I have many memories, fond memories, so many, too many to share them all. Fond memories of a market research organization that fought for my rights, my career, my purpose, my industry. An industry organization that fought for what I love to do day in and day out. But that organization is gone now. Memories are all I can share.

A eulogy that I hope to never give because it is irrelevant…

I have many memories, fond memories, so many, too many to share them all. Fond memories of a market research organization that fought for my rights, my career, my purpose, my industry. An industry organization that fought for what I love to do day in and day out. But that organization is gone now. Memories are all I can share.

I remember when together we took a stand and fought to be excluded from Do No Call lists. We won.
I remember when together we took a stand and fought to provide incentives for physician research. We won.
I remember when together we took a stand to bring online surveys into the fold of good and honest research. We won.
I remember when together we loved research conferences and seminars and webinars and papers.

But sadly, I remember the day my beloved organization took a stand and I, torn, could not stand with them. The stand was too severe, too strict. And it was deadly. It turned on us, sold our souls, led us down a sorry path.

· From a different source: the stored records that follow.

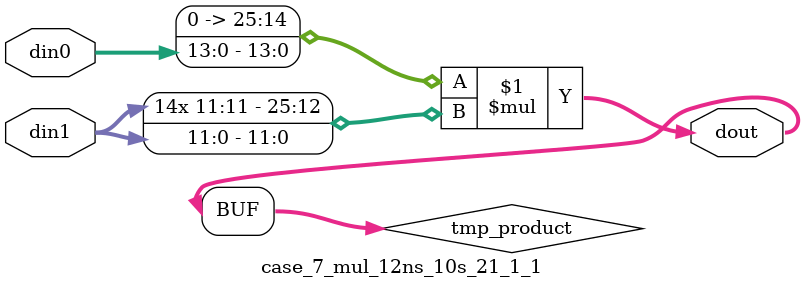
<source format=v>

`timescale 1 ns / 1 ps

 (* use_dsp = "no" *)  module case_7_mul_12ns_10s_21_1_1(din0, din1, dout);
parameter ID = 1;
parameter NUM_STAGE = 0;
parameter din0_WIDTH = 14;
parameter din1_WIDTH = 12;
parameter dout_WIDTH = 26;

input [din0_WIDTH - 1 : 0] din0; 
input [din1_WIDTH - 1 : 0] din1; 
output [dout_WIDTH - 1 : 0] dout;

wire signed [dout_WIDTH - 1 : 0] tmp_product;

























assign tmp_product = $signed({1'b0, din0}) * $signed(din1);










assign dout = tmp_product;





















endmodule

</source>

I remember the day when the focus on one methodology became so strong that the focus for all other methods was forgotten. The day that observational research and participant-observational techniques were removed from research textbooks. The day we forgot that psychologists, sociologists, anthropologists, all of whom have stricter ethical guidelines than market researchers, use these techniques, thrive on these techniques, and learn so many important things about the human condition with these techniques.

That was the day that the organization I had felt a kinship with ceased to be relevant, to be admired, to be sought after as a thought leader. I remember when the organization decreed that passive listening, observational research, was not a legitimate form of research.

I’m sad. But I wipe away the tears. I moved on. I found someone else to admire. I don’t need them now.